# This section of the code scrapes the weekly Spotify Top 50 page and downloads the data as CSV to a directory of your choice.

Be advised that this script only works with the chromedriver available to download at this link (https://chromedriver.chromium.org/downloads). This chrome driver is made for automated control of the browser.

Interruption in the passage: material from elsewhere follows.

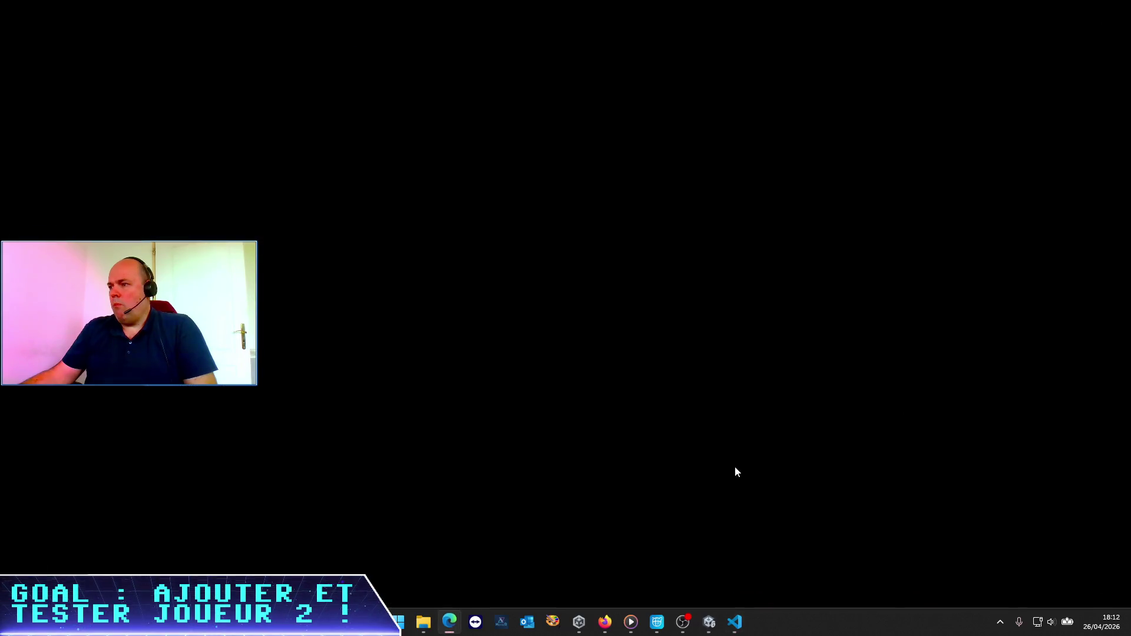
{"action": "key", "text": "alt+Tab"}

#### The Spotify Viral Top 50 page on a weekly basis was chosen for this analysis as it provides fresh new songs rather than the top 200 charts (in which songs usually take months to change position). You can find the link to the latest Spotify Top 50 Viral page here (https://spotifycharts.com/viral/global/weekly).

In [None]:
# Set up the packages required for the webdriver to function
# Main package of interest here is selenium

from selenium import webdriver
from selenium.webdriver.common.by import By
from selenium.webdriver.chrome.options import Options
import time

In [None]:
# Define function that enables the Chrome agent to headlessly "click" on the "Download to CSV" option

def headless_download(url,download_dir,chromedriver_dir):
    #object of ChromeOptions
    op = webdriver.ChromeOptions()

    #set download directory path
    #adding preferences to ChromeOptions
    op.add_experimental_option("prefs", {
            "download.default_directory": download_dir,
            "download.prompt_for_download": False,
            "download.directory_upgrade": True,
            "safebrowsing_for_trusted_sources_enabled": False,
            "safebrowsing.enabled": False
    })
    op.add_argument("--headless")
    op.add_argument("--window-size=1920x1080")
    op.add_argument("--disable-notifications")
    op.add_argument('--no-sandbox')
    op.add_argument('--verbose')

    # initialize driver object and point to where your chromedriver should be
    driver = webdriver.Chrome(executable_path=chromedriver_dir, options=op)
    driver.implicitly_wait(0.4)
    driver.get(url);

    #identify element for the driver to click on (CSS was chosen here)
    m = driver.find_element_by_css_selector('.header-csv')
    m.click()

    # give some time to download file before closing the driver
    time.sleep(5)
    driver.close()

    print('Downloaded one Spotify Viral Top 50 CSV')

#### Once the webscraping function has been created, it can be used recursively, not just for a single page at a single time. Before building a loop that gathers all of the data, we need to create automatic URLs based on the dates used by the weekly Spotify Top 50 Viral webpage.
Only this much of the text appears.